First, his record of protecting and maintaining the rule of law during the “war on terror” stands unique in Supreme Court annals....
Second, Justice Stevens has fundamentally changed – and strengthened – the Court’s jurisprudence regarding personal freedom.... [He] has successfully re-framed the Court’s conceptual framework for personal freedom from a general “privacy” right, which is not mentioned explicitly in the Constitution, to a “liberty” right, which is prominently and explicitly protected in the Constitution....
Third, Justice Stevens has steadfastly sought to enforce the rule of law even when the Presidency hangs in the balance....
Fourth, Justice Stevens has powerfully re-shaped the law in an astonishing range of areas....Go to the link to see the cases Sloan discusses. I would note that in some of the cases, Stevens has had something akin to the superpower that Sloan used to exclude Chief Justices from the analysis. When the Chief Justice isn't in the majority, the most senior Justice in the majority decides who will write the opinion. As such, over the last 20 years, he's authored many of the important opinions where the liberal side of the Court had the majority. That he wrote the opinion on the side that Sloan prefers isn't the evidence of a personal stamp on the law that Sloan would have us think.

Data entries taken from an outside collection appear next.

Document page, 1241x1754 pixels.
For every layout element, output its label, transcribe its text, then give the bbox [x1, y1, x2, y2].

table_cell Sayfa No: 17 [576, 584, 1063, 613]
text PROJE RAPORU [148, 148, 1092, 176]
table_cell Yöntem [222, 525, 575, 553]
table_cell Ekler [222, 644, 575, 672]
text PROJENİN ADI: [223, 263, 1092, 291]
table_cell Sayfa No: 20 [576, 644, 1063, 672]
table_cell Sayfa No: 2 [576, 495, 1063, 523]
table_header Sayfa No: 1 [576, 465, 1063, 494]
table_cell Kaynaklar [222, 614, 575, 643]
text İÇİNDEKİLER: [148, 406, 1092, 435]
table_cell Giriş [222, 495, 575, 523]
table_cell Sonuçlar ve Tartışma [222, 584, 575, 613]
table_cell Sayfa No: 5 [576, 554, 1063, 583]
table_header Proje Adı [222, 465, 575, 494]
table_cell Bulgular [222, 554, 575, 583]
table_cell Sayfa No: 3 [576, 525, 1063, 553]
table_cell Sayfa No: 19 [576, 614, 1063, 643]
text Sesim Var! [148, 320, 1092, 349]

Once Sloan gets to identifying and excluding the the competition for greatest Justice, the argument falls badly apart. He has to really strain to minimize Brandeis, Holmes, Brennan, Story, and the first Justice Harlan. He lost me here, but you've got to give Sloan credit for writing what would be a strong entry in a competition requiring an essay titled "Justice John Paul Stevens is the greatest Justice in Supreme Court history."